Local OpenAI API.
Drop-in /v1/chat/completions. No proxy. No API key in someone's database.
If you've ever wired your editor, a script, or an internal tool to OpenAI's API and then realized you don't want every call to leave your machine, tailor.'s local endpoint is the answer. It speaks the same wire format as OpenAI's /v1/chat/completions, runs on localhost:11435, and serves whatever local model you've selected in the app.
How to use it
Point any OpenAI-compatible client at http://localhost:11435/v1 with any API key string (it's not validated , auth lives elsewhere since the server is loopback-only by default).
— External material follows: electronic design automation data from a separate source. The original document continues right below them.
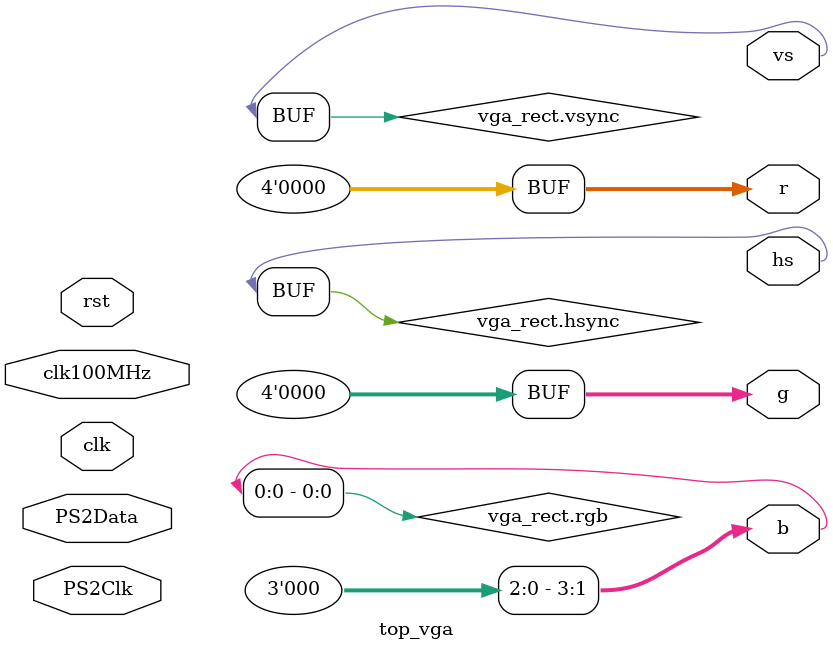
<source format=sv>
/**
 * San Jose State University
 * EE178 Lab #4
 * Author: prof. Eric Crabilla
 *
 * Modified by:
 * 2023  AGH University of Science and Technology
 * MTM UEC2
 * Piotr Kaczmarczyk
 *
 * Description:
 * The project top module.
 */

`timescale 1 ns / 1 ps

module top_vga (
    input  logic clk,
    input  logic clk100MHz, 
    input  logic rst,
    output logic vs,
    output logic hs,
    output logic [3:0] r,
    output logic [3:0] g,
    output logic [3:0] b,
    inout logic PS2Clk,
    inout logic PS2Data
);


/**
 * Local variables and signals
 */

// VGA signals from timing
 vga_if vga_timing();

 // VGA signals from background
 vga_if vga_bg();
 
 // VGA signals from rectangle
 vga_if vga_rect();
 wire rectangle;
 wire RsRx;
 wire [11:0] xpos;
 wire [11:0] ypos;
 wire [11:0] xpos_nxt;
 wire [11:0] ypos_nxt;

/**
 * Signals assignments
 */

 assign vs = vga_rect.vsync;
 assign hs = vga_rect.hsync;
 assign {r,g,b} = vga_rect.rgb;
 

/**
 * Submodules instances
 */

 vga_timing u_vga_timing (
    .clk,
    .rst,
    .vga_out (vga_timing)
);

spawn u_spawn(
    .clk,
    .rectangle(),
    .rst,
    .rx(RsRx)
);

draw_bg u_draw_bg (
    .clk,
    .rst,
    .vga_outbg( vga_bg ),
    .vga_inbg( vga_timing )
);


endmodule

</source>
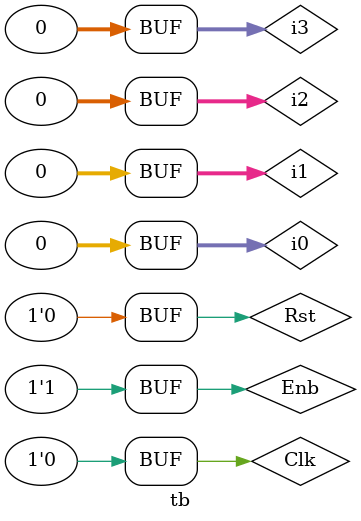
<source format=v>
`timescale 1 ns / 1 ps
module tb;
    reg Clk = 0;
    reg Enb = 0;
    reg Rst = 0;
    wire [15:0] Dout;

    integer i0 = 0, i1 = 0, i2 = 0, i3 = 0;

    GSR GSR_INST (.GSR(1'b1));
    PUR PUR_INST (.PUR(1'b1));

    LFSR1 u1 (.Clk(Clk), .Enb(Enb), .Rst(Rst), .Dout(Dout)
    );

    initial
    begin
       Enb <= 1'b1;
    end
endmodule
</source>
Example with the Python SDK:
Example: Python
from openai import OpenAI
client = OpenAI(
base_url="http://localhost:11435/v1",
api_key="not-used",
)
resp = client.chat.completions.create(
model="qwen2.5-coder:14b",
messages=[{"role": "user", "content": "Write a haiku about TCP."}],
)
print(resp.choices[0].message.content)
Example: Cursor
In Cursor settings, under "Models" → "Add custom model," set the base URL to http://localhost:11435/v1, pick any model name (tailor. routes to the active model regardless), and Cursor will use your local model for completions and chat.
Streaming
Server-sent events work the same way as OpenAI's. stream=true returns token-by-token chunks in the OpenAI delta format. Most clients work without changes.
Why this matters
Cloud LLM costs add up fast , a heavy Cursor user can spend $200+/month on Claude through Anthropic. A heavy script user can spend more. tailor. is $11/month flat for unlimited local inference. The privacy story is the same as the rest of the app: nothing leaves your device, no key is sitting in someone else's database, no rate limits.